A counterexample is where A is the theory of sup-lattices and B is the theory of sets equipped with an unary operator (often called "successor"). If free algebras of the combined theory existed, then in particular there would exist the initial such algebra = free algebra on 0 generators. This can be seen as an algebraic form of the cumulative hierarchy, where such a structure is provably isomorphic to the set of all its small subsets, in contradiction to Cantor's theorem. In other words, there is no such small structure.

In fact, these observations are the beginning of Algebraic Set Theory. See the text by Joyal and Moerdijk (London Math. Soc. LNS 220), or for a very accessible introduction, try these notes by Steve Awodey, where the inexistence is proved on page 2.

Edit: But it seems that I should at least add that if theories A and B have rank (are given by small sets of operation symbols and equational axioms), then the combined theory will also have rank and hence will admit free algebras. In the finitary case, Lawvere indicated in his 1963 thesis that the category of what are now called Lawvere theories admits coproducts, and infinitary Lawvere theories with rank also admit coproducts, which represent the combined theory. It would take a little while however to describe the construction of coproducts here. If you are interested I could say more.

Edit 2: On request, here is a sketch of how to take the coproduct of finitary monads on $Set$. The same construction can be adapted to accessible monads on $Set$.

------------------------------------

• **INSTRUCTIONS**
**A.** In the forum answer on combining algebraic theories, rewrite the stretch from "A counterexample is" through "such small structure." with "sup-lattices" switched to "complete lattices".
**B.** According to the forum answer on combining algebraic theories, on which page of Steve Awodey's notes is the inexistence proved?
**C.** Please list every person named in the forum answer on combining algebraic theories.

• **DATA RECORDS**
------------------------------------

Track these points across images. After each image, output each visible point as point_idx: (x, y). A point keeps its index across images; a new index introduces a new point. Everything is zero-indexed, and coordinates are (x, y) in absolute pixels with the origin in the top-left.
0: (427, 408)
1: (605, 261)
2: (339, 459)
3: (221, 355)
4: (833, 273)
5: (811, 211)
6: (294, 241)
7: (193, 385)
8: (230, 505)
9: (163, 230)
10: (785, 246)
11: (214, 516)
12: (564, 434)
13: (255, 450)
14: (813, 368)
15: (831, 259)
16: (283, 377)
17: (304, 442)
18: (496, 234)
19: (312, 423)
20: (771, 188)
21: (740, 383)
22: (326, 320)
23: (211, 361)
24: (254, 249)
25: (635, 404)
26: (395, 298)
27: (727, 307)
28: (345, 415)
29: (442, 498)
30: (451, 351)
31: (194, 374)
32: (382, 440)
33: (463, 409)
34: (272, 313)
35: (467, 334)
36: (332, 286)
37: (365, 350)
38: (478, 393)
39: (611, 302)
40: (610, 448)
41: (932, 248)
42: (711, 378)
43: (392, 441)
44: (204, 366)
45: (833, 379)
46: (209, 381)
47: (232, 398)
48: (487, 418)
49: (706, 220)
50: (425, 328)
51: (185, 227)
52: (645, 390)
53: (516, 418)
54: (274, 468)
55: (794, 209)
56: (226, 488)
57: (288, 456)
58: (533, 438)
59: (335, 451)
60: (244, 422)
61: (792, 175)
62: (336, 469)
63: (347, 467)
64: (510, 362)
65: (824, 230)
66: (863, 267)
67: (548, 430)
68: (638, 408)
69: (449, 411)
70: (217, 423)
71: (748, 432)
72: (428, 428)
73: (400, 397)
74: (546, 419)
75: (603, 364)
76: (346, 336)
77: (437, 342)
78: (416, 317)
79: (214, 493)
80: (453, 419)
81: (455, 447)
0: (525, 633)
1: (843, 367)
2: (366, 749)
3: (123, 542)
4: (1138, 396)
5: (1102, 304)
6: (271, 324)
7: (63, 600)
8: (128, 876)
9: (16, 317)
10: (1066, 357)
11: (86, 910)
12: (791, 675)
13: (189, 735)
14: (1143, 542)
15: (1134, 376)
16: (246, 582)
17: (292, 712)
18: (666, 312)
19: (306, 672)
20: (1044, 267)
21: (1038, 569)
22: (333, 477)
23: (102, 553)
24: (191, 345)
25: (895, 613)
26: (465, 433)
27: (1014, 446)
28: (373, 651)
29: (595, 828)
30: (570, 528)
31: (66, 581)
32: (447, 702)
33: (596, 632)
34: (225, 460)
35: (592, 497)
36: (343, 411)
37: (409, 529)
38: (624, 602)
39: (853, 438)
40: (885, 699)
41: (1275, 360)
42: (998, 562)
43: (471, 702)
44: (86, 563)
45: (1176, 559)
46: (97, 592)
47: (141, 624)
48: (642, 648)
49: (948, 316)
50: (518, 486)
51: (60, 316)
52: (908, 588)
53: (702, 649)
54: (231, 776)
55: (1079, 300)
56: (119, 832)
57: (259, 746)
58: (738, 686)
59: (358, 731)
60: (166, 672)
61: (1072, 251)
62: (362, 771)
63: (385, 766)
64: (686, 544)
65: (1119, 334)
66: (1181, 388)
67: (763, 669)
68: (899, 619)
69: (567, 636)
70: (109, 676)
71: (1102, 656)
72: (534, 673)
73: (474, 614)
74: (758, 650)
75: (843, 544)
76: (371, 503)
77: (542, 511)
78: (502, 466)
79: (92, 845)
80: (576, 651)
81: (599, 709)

------------------------------------

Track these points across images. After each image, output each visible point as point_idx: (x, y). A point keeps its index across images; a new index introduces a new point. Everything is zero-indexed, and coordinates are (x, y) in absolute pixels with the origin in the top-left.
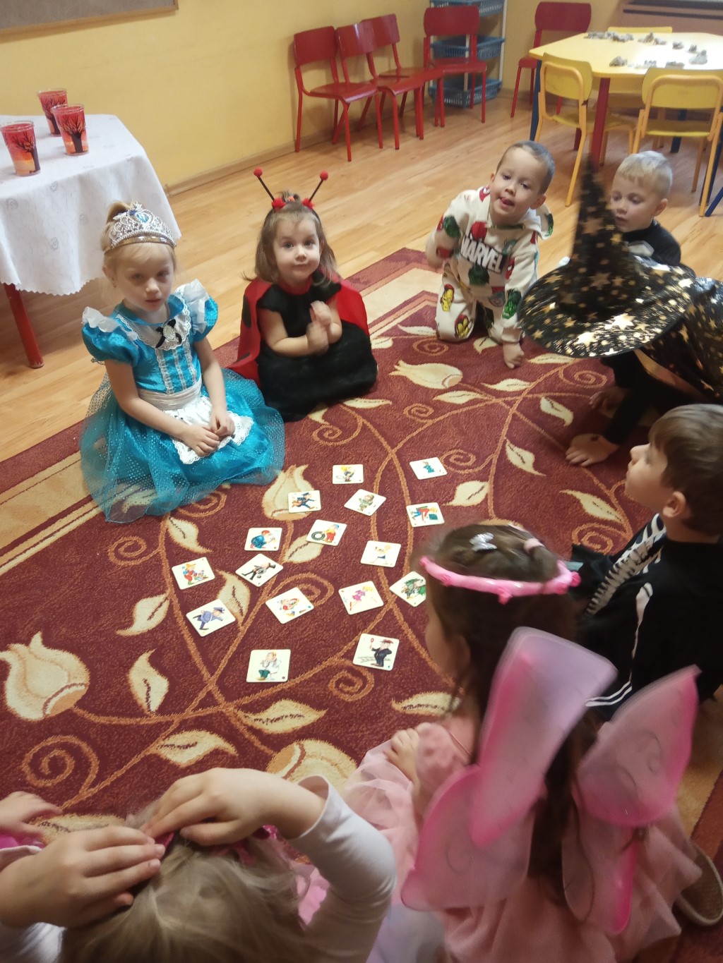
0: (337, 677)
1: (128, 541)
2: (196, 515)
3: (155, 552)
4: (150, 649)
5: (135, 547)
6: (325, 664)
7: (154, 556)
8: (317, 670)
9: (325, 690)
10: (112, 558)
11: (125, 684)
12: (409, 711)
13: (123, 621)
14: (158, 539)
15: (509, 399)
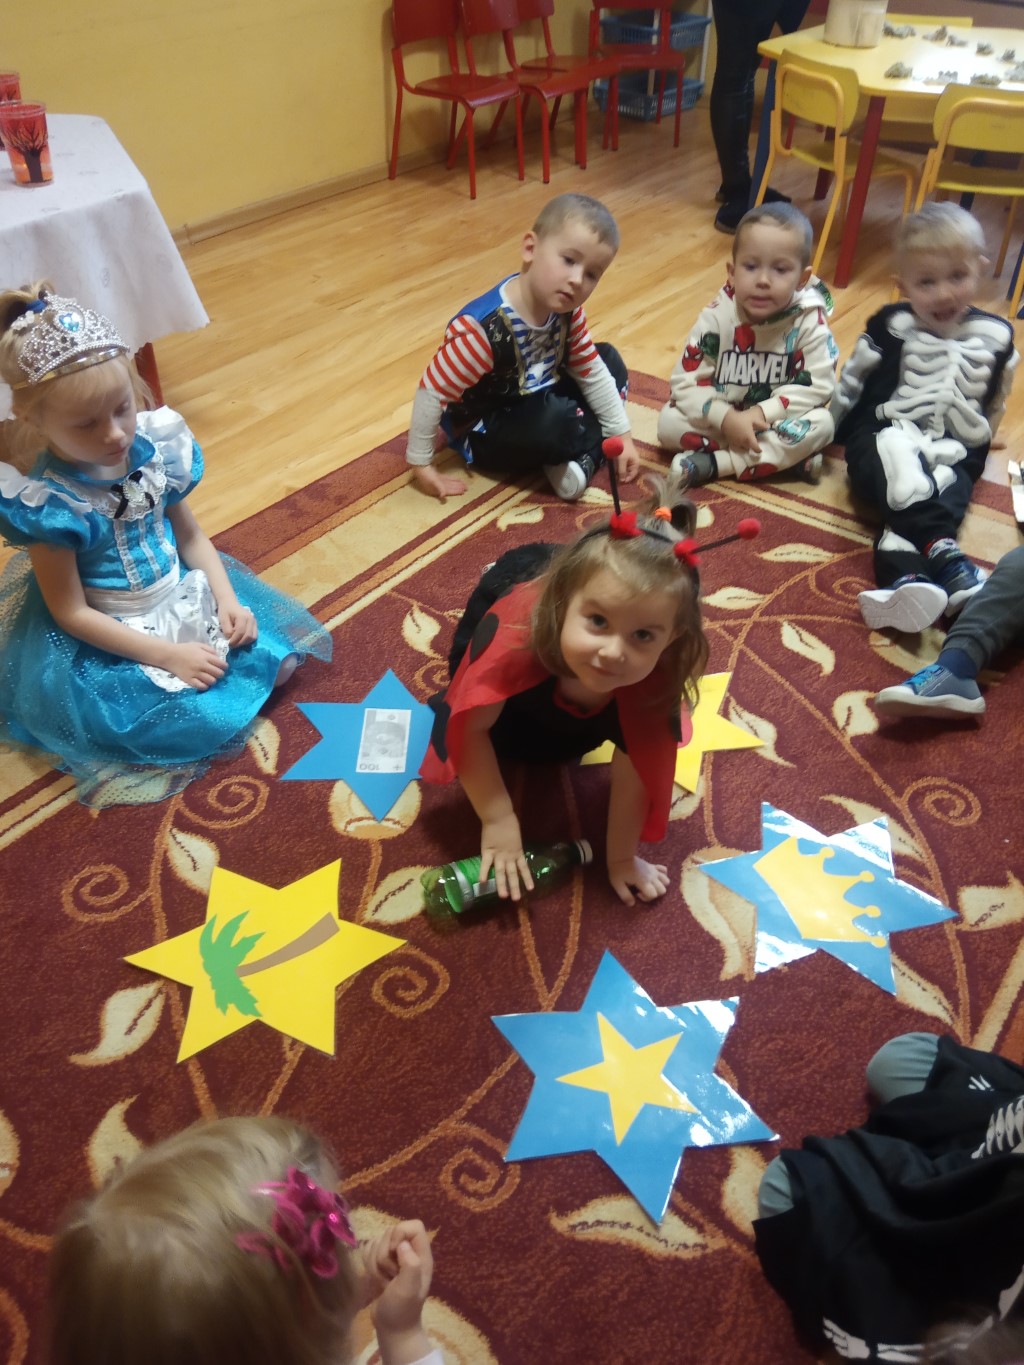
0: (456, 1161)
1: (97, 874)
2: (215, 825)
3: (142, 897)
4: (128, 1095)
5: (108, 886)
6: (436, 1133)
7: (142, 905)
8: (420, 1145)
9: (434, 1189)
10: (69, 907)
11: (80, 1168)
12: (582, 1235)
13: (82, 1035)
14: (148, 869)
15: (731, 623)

------------------------------------

• **YOUR RESPONSES**
**A.**
A counterexample is where A is the theory of complete lattices and B is the theory of sets equipped with an unary operator (often called "successor"). If free algebras of the combined theory existed, then in particular there would exist the initial such algebra = free algebra on 0 generators. This can be seen as an algebraic form of the cumulative hierarchy, where such a structure is provably isomorphic to the set of all its small subsets, in contradiction to Cantor's theorem. In other words, there is no such small structure.

**B.** Page 2

**C.** Cantor, Joyal, Moerdijk, Steve Awodey, Lawvere